SOURCE EXCERPT ->
Top image courtesy of The Drama League under CC BY 2.0

1. For Andrew Lloyd Webber fans: “God’s Own Country”

https://youtu.be/POMT4QFyveY

This beautiful piece, from The Beautiful Game, perfectly illustrates the genius of Andrew Lloyd Webber — impossibly melodic, irresistibly pretty (and yes, pretty predictable, but in the best way), and absolutely lovely for listeners.

It’s fun to sing — the little solo bits give both women a chance to shine, the unison lines are a nice chance to work on your blend, and the little bursts of harmony are super satisfying. If you’re planning a concert, this one is a great palate cleanser; use it after a song that’s more challenging for listeners.

Sheet music for The Beautiful Game

2. When you want a contemporary female duet: “Flight”

WRITTEN REQUEST 1 -> According to the duets excerpt, which show is "God's Own Country" from?
WRITTEN REQUEST 2 -> Return the part of the duets excerpt from "https://youtu.be/POMT4QFyveY" to "lovely for listeners.", copied word for word.

SOURCE MATERIAL ->
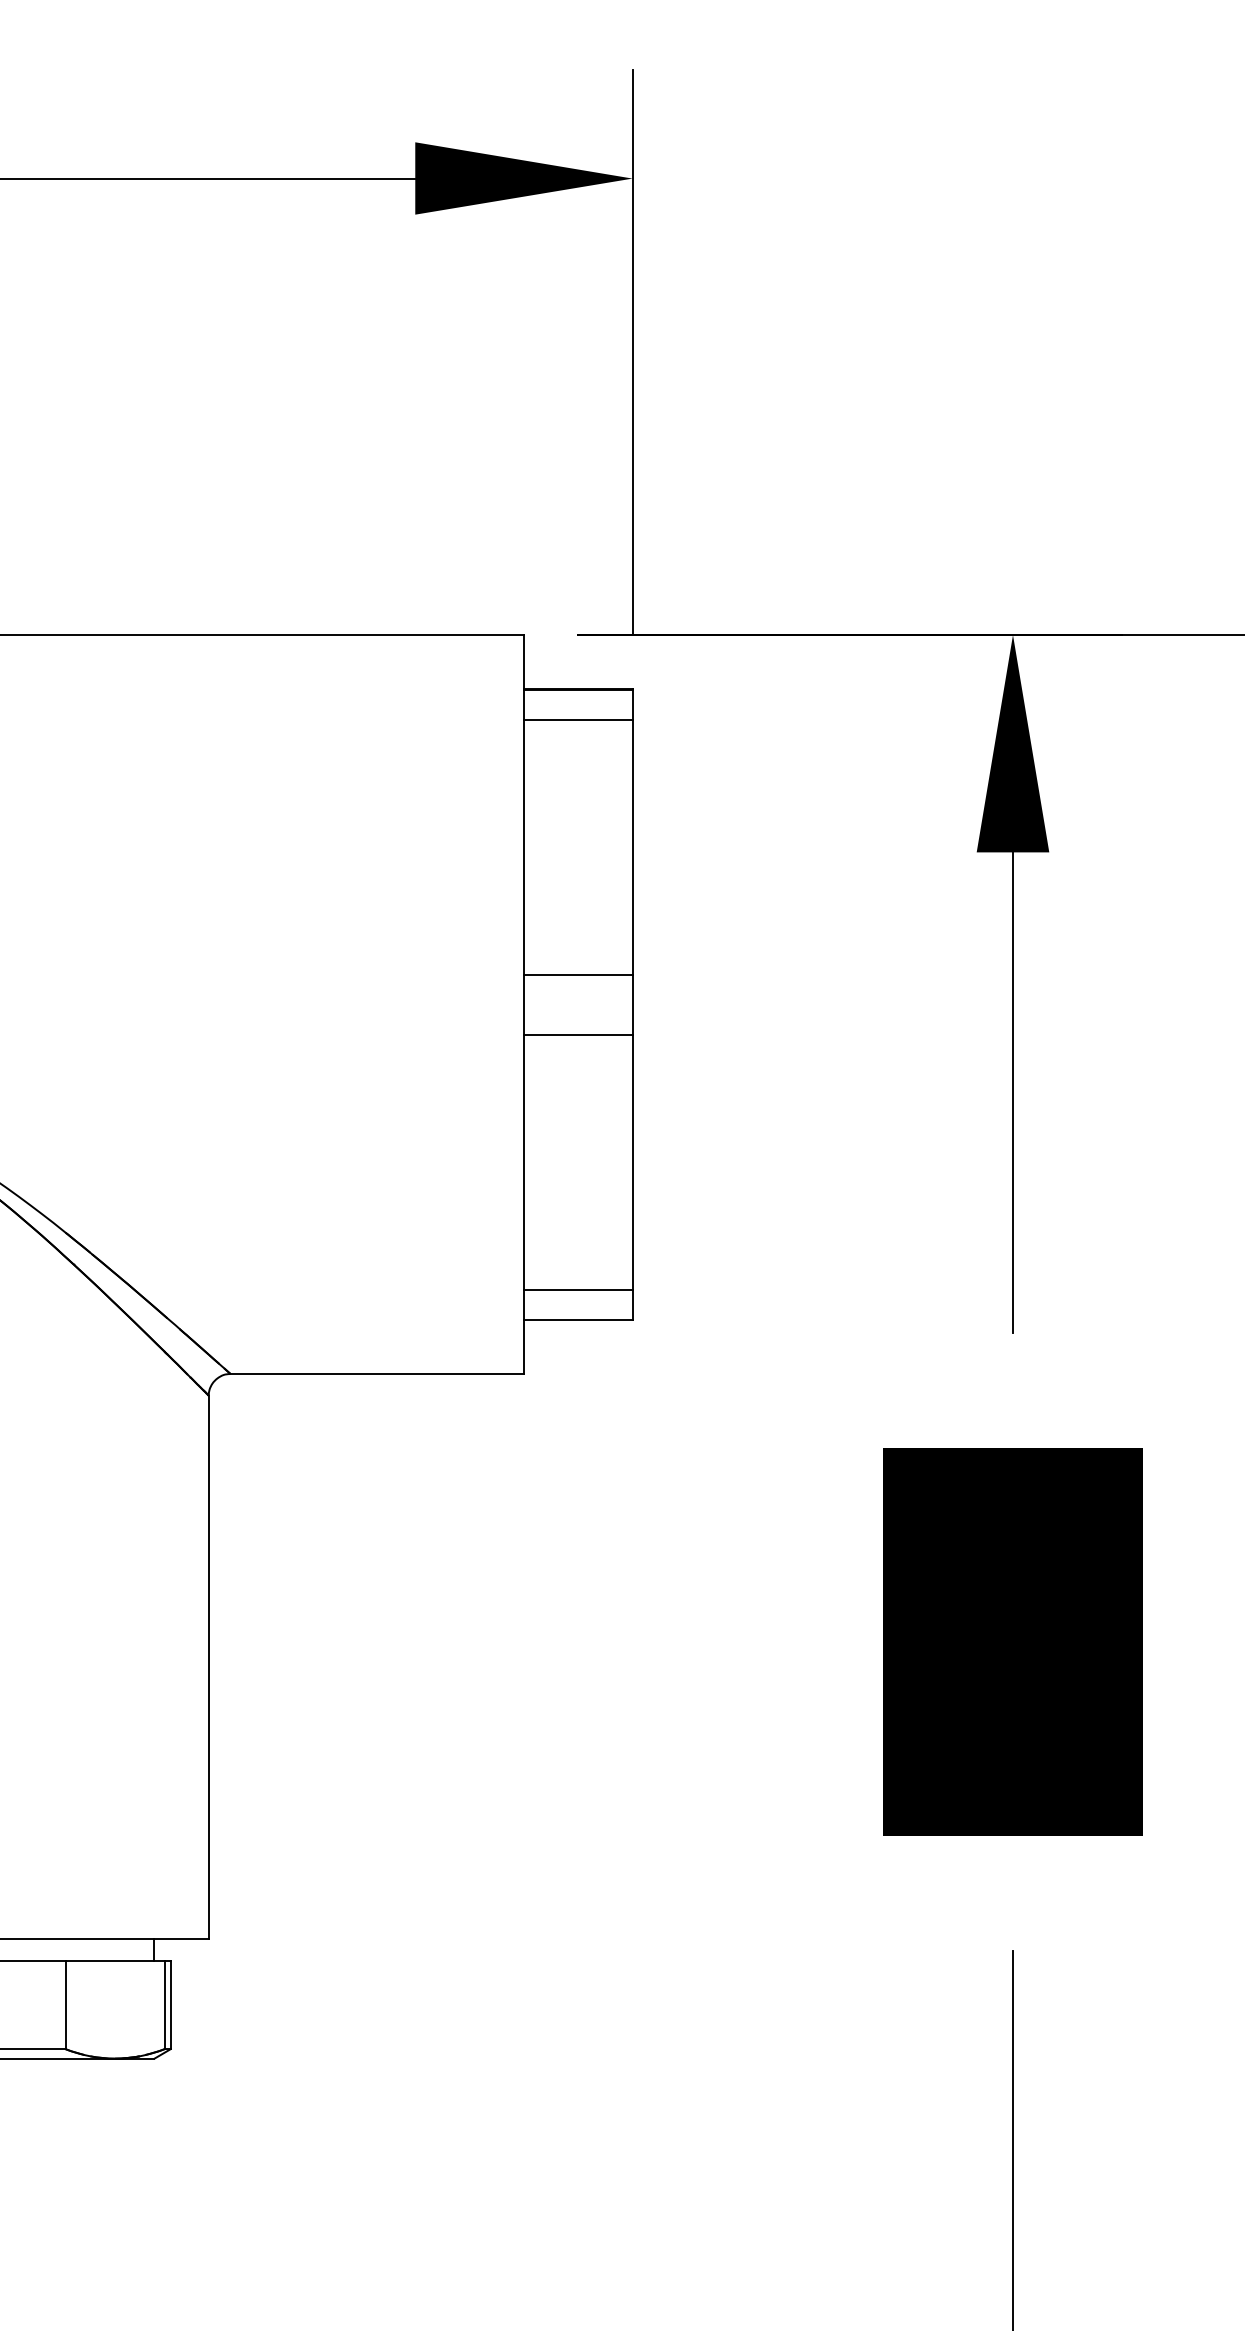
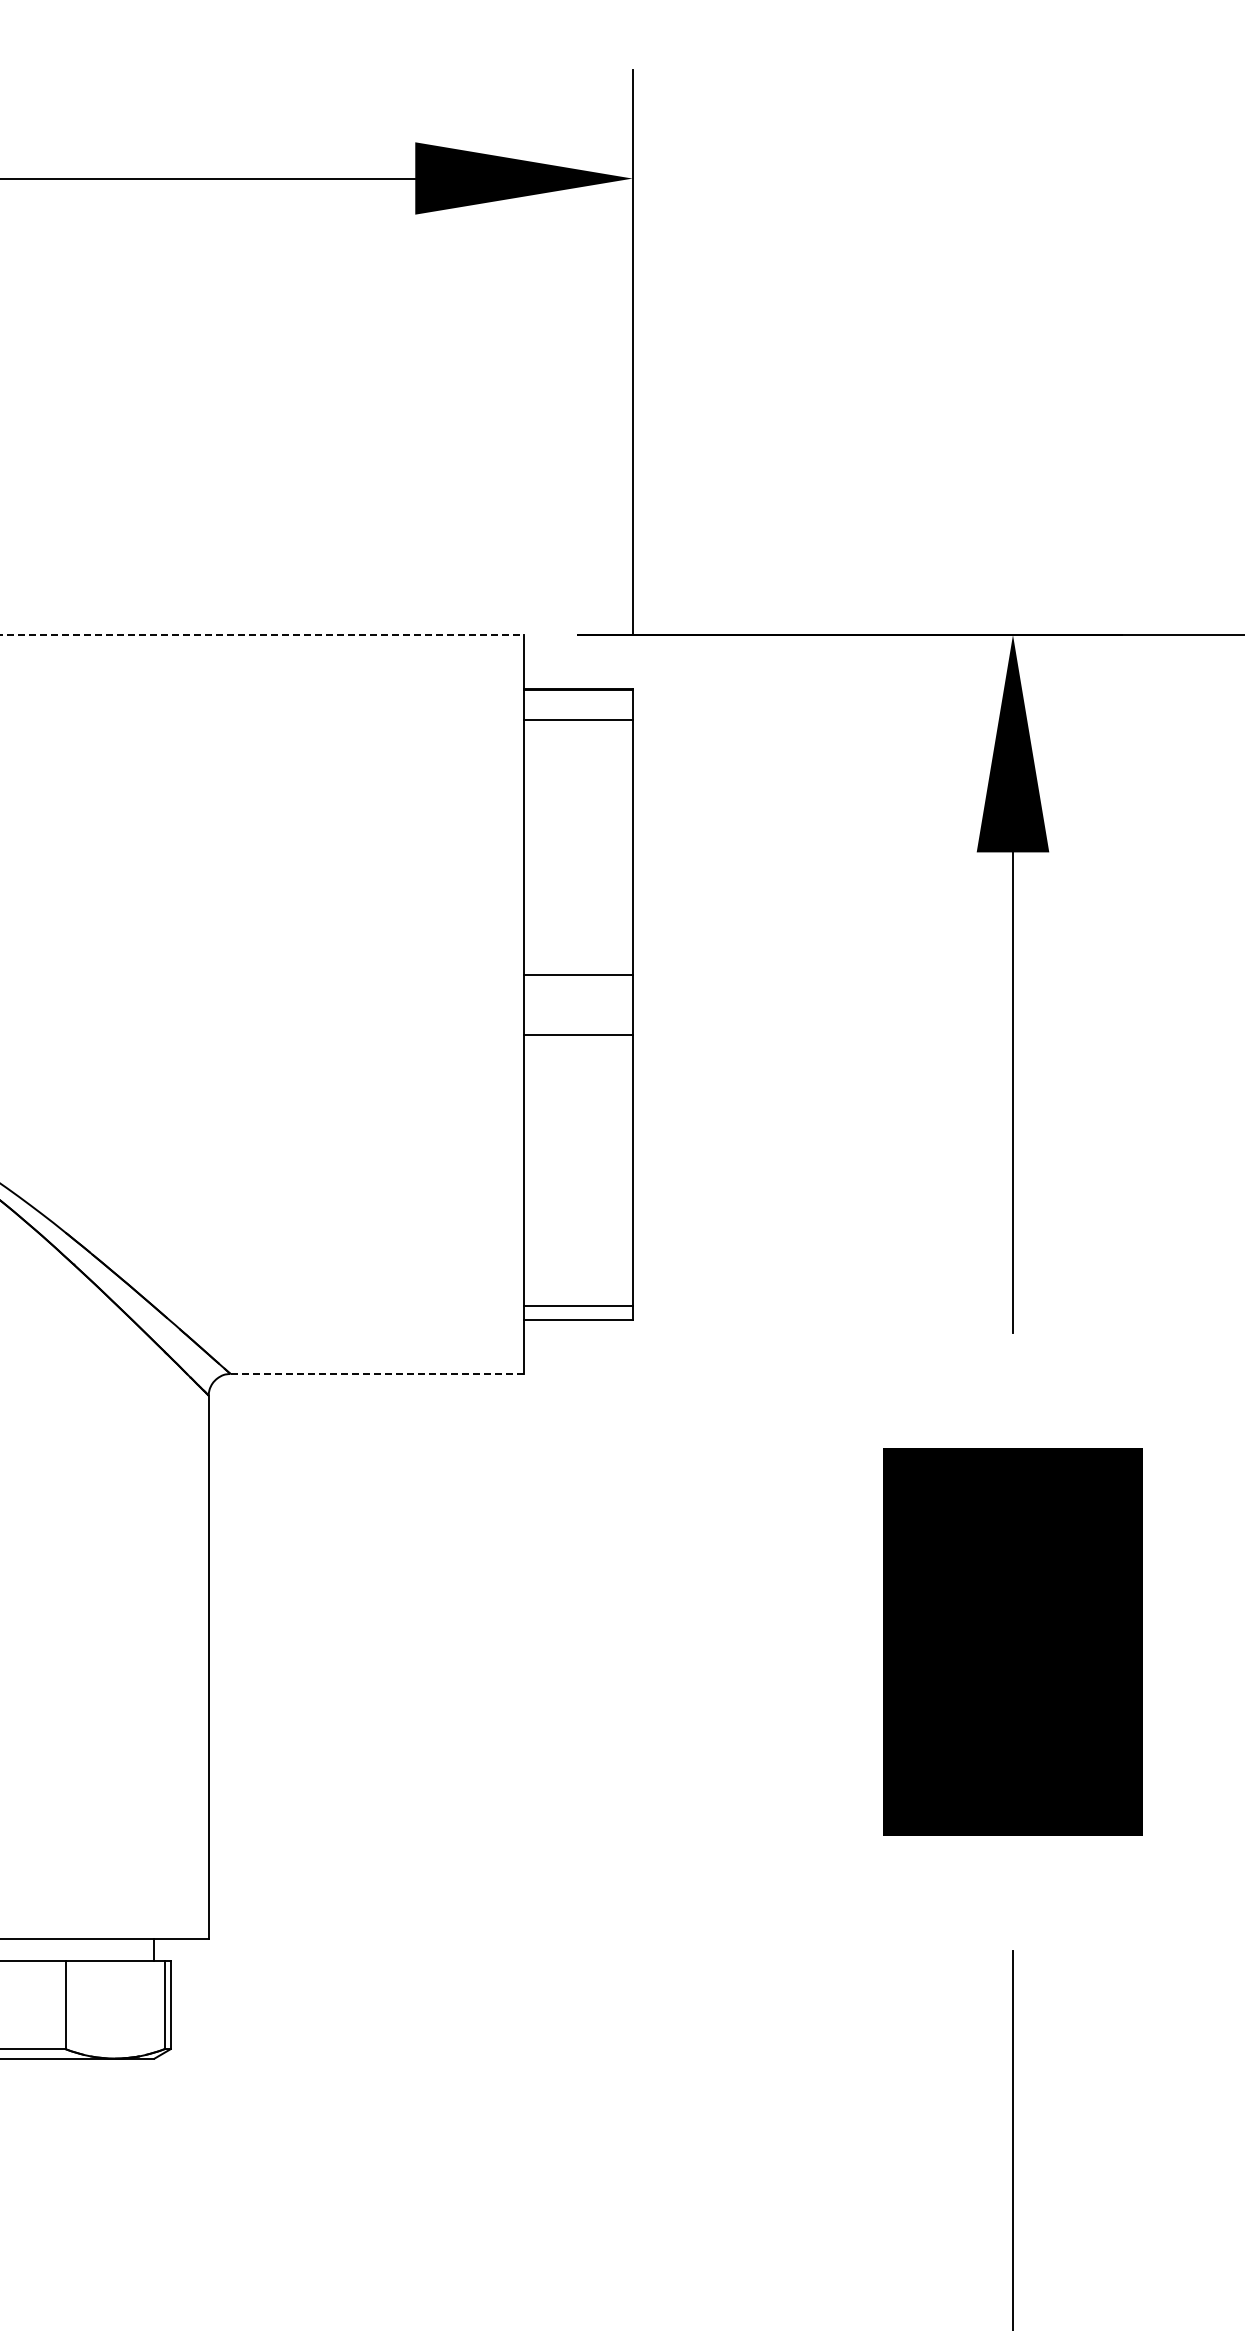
line at (262, 635): solid -> dashed
line at (577, 1289) position: (577, 1289) -> (577, 1305)
line at (377, 1374): solid -> dashed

FULL RESPONSE 1 -> The Beautiful Game

FULL RESPONSE 2 ->
https://youtu.be/POMT4QFyveY

This beautiful piece, from The Beautiful Game, perfectly illustrates the genius of Andrew Lloyd Webber — impossibly melodic, irresistibly pretty (and yes, pretty predictable, but in the best way), and absolutely lovely for listeners.